HOLCOMB C3-R cures bobsledder of impending blindness, helps win gold at 2010 Winter Olympics

It was an amazing triumph of the will, when the U.S. Bobsled Team, led by captain Steve Holcomb, took home the first Gold in 62 years at the 2010 Winter Olympics in Vancouver. An amazing feat, yet only the tip of the iceberg, for 2 years prior Holcomb underwent a brand new procedure to cure his impending blindness. This revolutionary treatment, the C3-R, invented by Beverly Hills based Dr. Brian Boxer Wachler, MD of the Boxer Wachler Vision Institute, cured the athlete's vision which in turn helped spur the team on to Gold. In honor of the victory and Holcomb's faith in the procedure, Dr. Boxer Wachler renamed the treatment, the HOLCOMB C3-R, the first time that a treatment has been named for an athlete who made it famous.  Celebrating Holcomb's remarkable comeback victory by renaming the procedure is a fitting tribute, says Dr. Boxer Wachler, who hopes that Holcomb's triumphant journey will inspire others with challenges of any kind to seek out innovative solutions.
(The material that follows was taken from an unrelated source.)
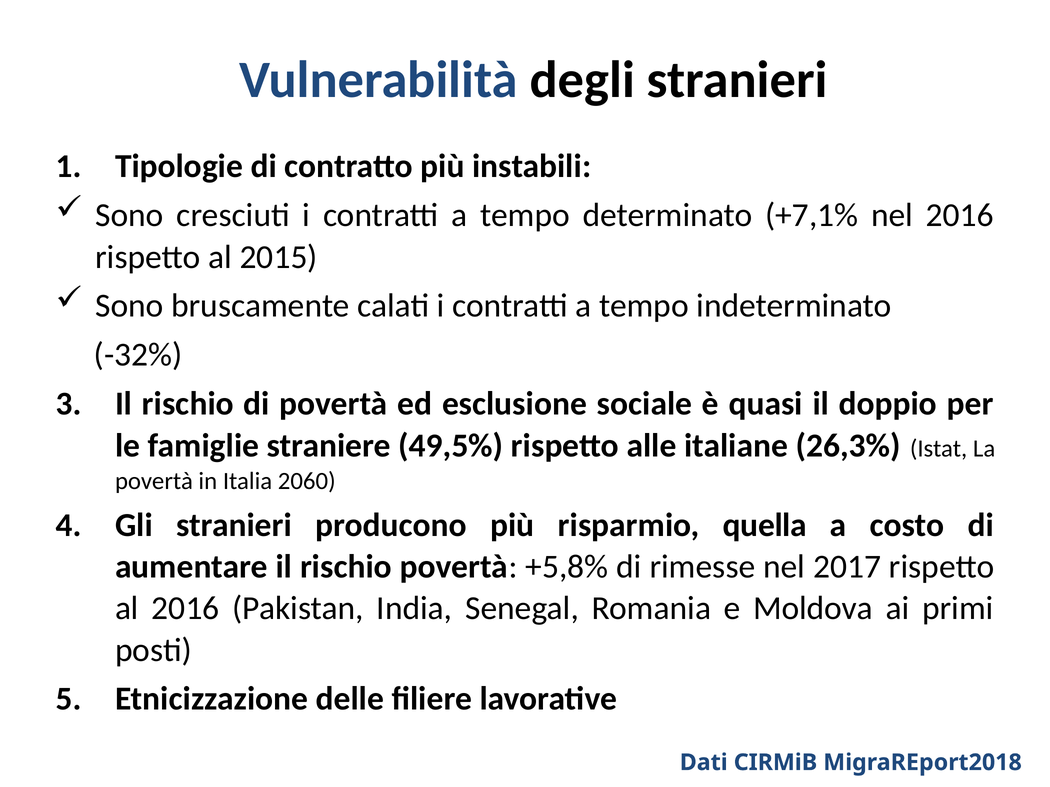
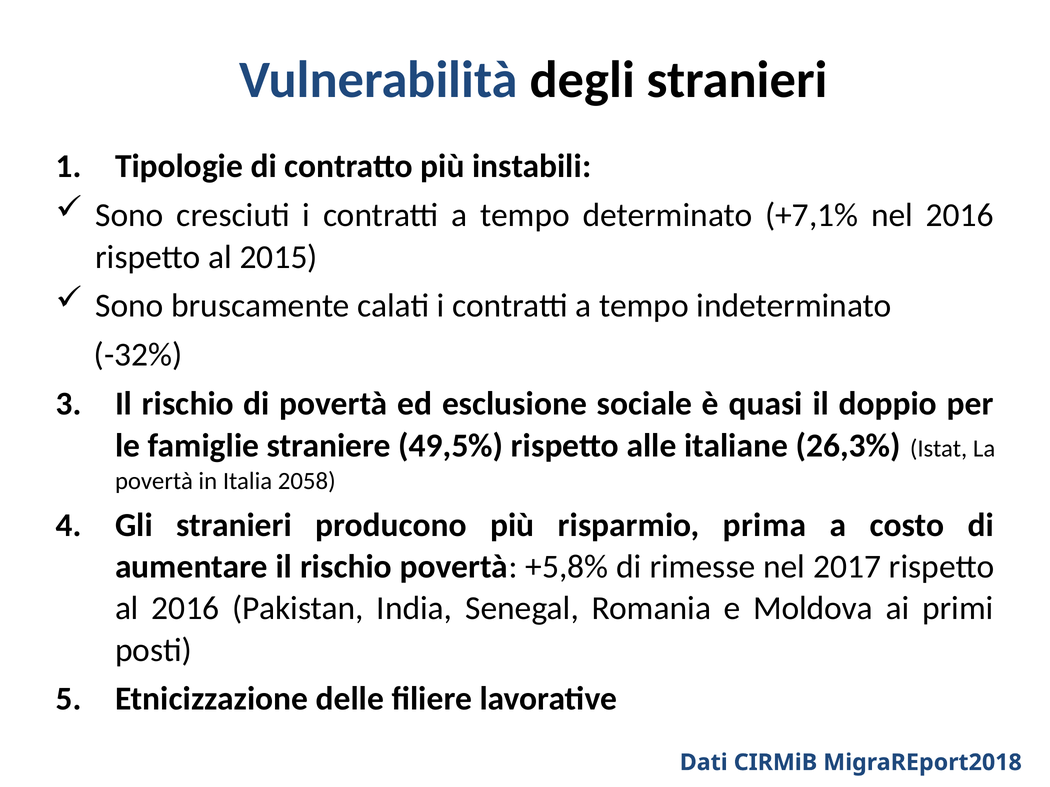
2060: 2060 -> 2058
quella: quella -> prima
Kerataconus, a devastating degenerative eye disease that weakens the cornea (the outer lens of the eye) led to the Olympian's virtual blindness. Worried that he would risk his teammates' safety, Holcomb officially retired from his beloved sport in June of 2007. But the U.S. Olympic Team, U.S. Bobsled and Skeleton Federation and his teammates and coaches would not let him stay retired. While searching for alternatives to invasive and painful cornea transplant surgery, the team discovered Dr. Boxer Wachler and his non-surgical treatment, C3-R, a combination of vitamin applications and light which strengthens the cornea.  The procedure was then followed by placing an insertable contact lens inside the eyes in order to further improve vision. Once Holcomb met Dr. Boxer Wachler, he was sold and with the clock to Vancouver ticking, he underwent the treatments.  Thirty minutes later, the athlete could see.

And the rest is medical and Olympic history. Steve and his "Night Train" went on to win the World Bobsled Championship in 2009, the first for the U.S. in 50 years and then in Vancouver in February, it was Olympic Gold.